# Work instruction
Retype each line below without a single alteration.

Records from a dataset
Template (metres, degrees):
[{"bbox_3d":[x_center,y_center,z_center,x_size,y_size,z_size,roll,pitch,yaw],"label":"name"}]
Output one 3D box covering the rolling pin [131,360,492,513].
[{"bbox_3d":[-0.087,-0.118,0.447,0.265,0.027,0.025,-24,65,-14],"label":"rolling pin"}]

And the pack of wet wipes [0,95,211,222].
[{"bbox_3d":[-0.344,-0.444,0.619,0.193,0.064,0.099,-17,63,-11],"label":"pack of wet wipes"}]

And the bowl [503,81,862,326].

# Response to this task
Template (metres, degrees):
[{"bbox_3d":[x_center,y_center,z_center,x_size,y_size,z_size,roll,pitch,yaw],"label":"name"}]
Output one 3D box covering the rolling pin [131,360,492,513].
[{"bbox_3d":[-0.087,-0.118,0.447,0.265,0.027,0.025,-24,65,-14],"label":"rolling pin"}]

And the pack of wet wipes [0,95,211,222].
[{"bbox_3d":[-0.344,-0.444,0.619,0.193,0.064,0.099,-17,63,-11],"label":"pack of wet wipes"}]

And the bowl [503,81,862,326].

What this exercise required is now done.